◆ **INFORMATION GIVEN**:
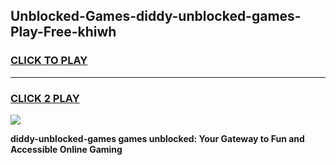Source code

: 
## Unblocked-Games-diddy-unblocked-games-Play-Free-khiwh
<h3>
<a href="https://premium76.site?title=diddy-unblocked-games&ref=19M">CLICK TO PLAY</a></h3>
<hr>

<h3>
<a href="https://premium76.site?title=diddy-unblocked-games&ref=19M">CLICK 2 PLAY</a>
  
</h3>

<a href="https://premium76.site?title=diddy-unblocked-games&ref=19M"><img src="https://clearcache.store/games.png"></a>


**diddy-unblocked-games games unblocked: Your Gateway to Fun and Accessible Online Gaming**
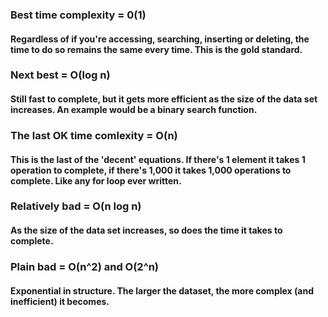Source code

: ### Best time complexity = 0(1)
#### Regardless of if you're accessing, searching, inserting or deleting, the time to do so remains the same every time. This is the gold standard.

### Next best = O(log n)
#### Still fast to complete, but it gets more efficient as the size of the data set increases. An example would be a binary search function.

### The last OK time comlexity = O(n)
#### This is the last of the 'decent' equations. If there's 1 element it takes 1 operation to complete, if there's 1,000 it takes 1,000 operations to complete. Like any for loop ever written.

### Relatively bad = O(n log n)
#### As the size of the data set increases, so does the time it takes to complete.

### Plain bad = O(n^2) and O(2^n)
#### Exponential in structure. The larger the dataset, the more complex (and inefficient) it becomes.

◆ **YOUR ASSIGNMENT**: From the line that contains "#### As the" to the last line of the material above, repeat every line exactly, keeping both the first and the last.

◆ **WRITTEN SOLUTION**:
#### As the size of the data set increases, so does the time it takes to complete.

### Plain bad = O(n^2) and O(2^n)
#### Exponential in structure. The larger the dataset, the more complex (and inefficient) it becomes.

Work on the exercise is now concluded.